Finger plays have been used in early childhood classrooms for many years- however, they seem to have taken a backseat recently to more “academic” skills.
Did you know that fingerplays have many educational benefits that can help support the development of skills necessary for meeting Common Core Standards in Kindergarten?
Experts recommend that children with difficulty learning to read go back and learn rhymes and finger plays because they are the building blocks of reading success.
Today I’m joining Deborah of Teach Preschool and Karen of Prekinders to bring you 15 Fabulous Fingerplays and Facts. We have each chosen 5 fingerplays and facts to share with you so make sure to stop by each blog to get the full list.
I have included YouTube videos below simply to illustrate the rhymes for those of you who may be unfamiliar with them; I am in no way advocating that videos replace the teacher and hand motions.
Fingerplay Fact #1: Crossing the Midline
Crossing the midline is any movement in which the arms and/or legs cross over the center of the body from one side to the other- thus making the left side of the brain work together with the right side of the brain. Crossing the midline is crucial to the development of skills such as reading and writing which require the hand and eye to cross the page as text is read or written. Research shows that children who are unable to cross the midline are often not developmentally ready to read.
One very popular fingerplay that can support crossing the midline is Twinkle, Twinkle Little Star. When I introduce the rhyme I encourage the children to move their arms and hands across their body as if they are reaching for the stars one at a time with each hand. For example, the left arm and hand cross the body as we sing the first “twinkle” and the right arm and hand cross the body in the opposite direction as we sing the second “twinkle.” We continue on in this manner as we sing the song to get lots of crossing the midline practice from day one!
Whenever possible I try to have a book or flannel story to go along with the fingerplays we sing in class. After introducing the fingerplay and singing it several times with the class I then introduce the book and invite the children to sing along as I read. After this introduction, I place the book in our classroom library and it creates a natural motivation to read. Young children feel successful and confident “reading” books that are familiar to them.
Twinkle, Twinkle Little Star Video from Super Simple Learning
Fingerplay Fact #2: Self-Regulation
Self-regulation is the ability to control impulses and wait for a turn. Could your child or students use a little help developing self-regulation skills? Good news! Any song that starts slowly and gradually increases in speed will help children regulate their behavior. They must listen and participate in the song as the speed increases- thus building their anticipation and causing them to wait and regulate their own behavior as the speed increases.
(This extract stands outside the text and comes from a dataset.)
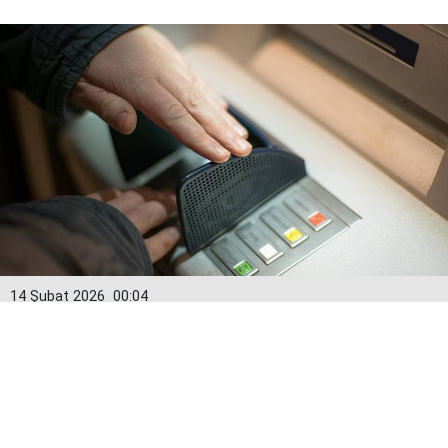
14 Şubat 2026
00:04
Kredi kartlarında yeni dönem: Limitler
One of my favorite fingerplays that supports the development of self-regulation skills is Ram Sam Sam. Of course, the first time you sing Ram Sam Sam with your class they won’t know that the speed is going to increase; after you sing it together a few times they will squeal with delight each time they participate in this fun chant. The video below is just for example, but no music is actually necessary. I have been using Ram Sam Sam as a chant in my classroom for years without accompaniment and it’s just as fun.
Ram Sam Sam Video from The Learning Station
Fingerplay Fact #3: Oral Language
Using fingerplays offers the learner opportunities to develop oral language skills in a fun and playful manner. The sing-song chants aid in retention of vocabulary and provide a safe way for a child who is learning a second language or perhaps just shy to develop oral language in a supportive environment.
One fingerplay that provides lots of oral language support and vocabulary development is Sticky Bubble Gum. This is another fingerplay that has them engaged and begging for more from day one.
Sticky Bubble Gum Video by Andy Z
There are lots of other versions of this song, you can listen to audio clips of some of them HERE.
Fingerplay Fact #4: Transitions
Transitions can be tough with little ones, often they need guidance and re-direction to help them focus. Another of my favorites is The Grand Old Duke of York. This one helps them get their wiggles out and can also be done in a similar fashion to Ram Sam Sam by increasing the speed each time to support development of self-regulation skills. Singing it just once can be a great way to help make transitions go smoothly.
The Grand Old Duke of York Video by Mother Goose Club
Fingerplay Fact #5: Classroom Management
No fingerplay list would be complete without The Wheels on the Bus! This classic is a sure hit with any preschool or kindergarten child. When you need to gain children’s attention just start singing this song with all the hand motions and soon everybody will be joining in. The rhythmic chant and movements are very engaging for young children.
One of the questions I receive most often from readers is how to manage students during whole group time; I believe fingerplays are the answer. You don’t need to search for any particular song on a CD or iPod, you just start singing and making the motions and they will magically follow along.
Wheels on the Bus Video from Mother Goose Club
There are other actions you can add to Wheels on the Bus so you can make the song as long or as short as you need to. The Wheels on the Bus is also available as a book by many authors so I would do the same as I did with Twinkle, Twinkle Little Star and read the book aloud to the class then place it in my classroom library.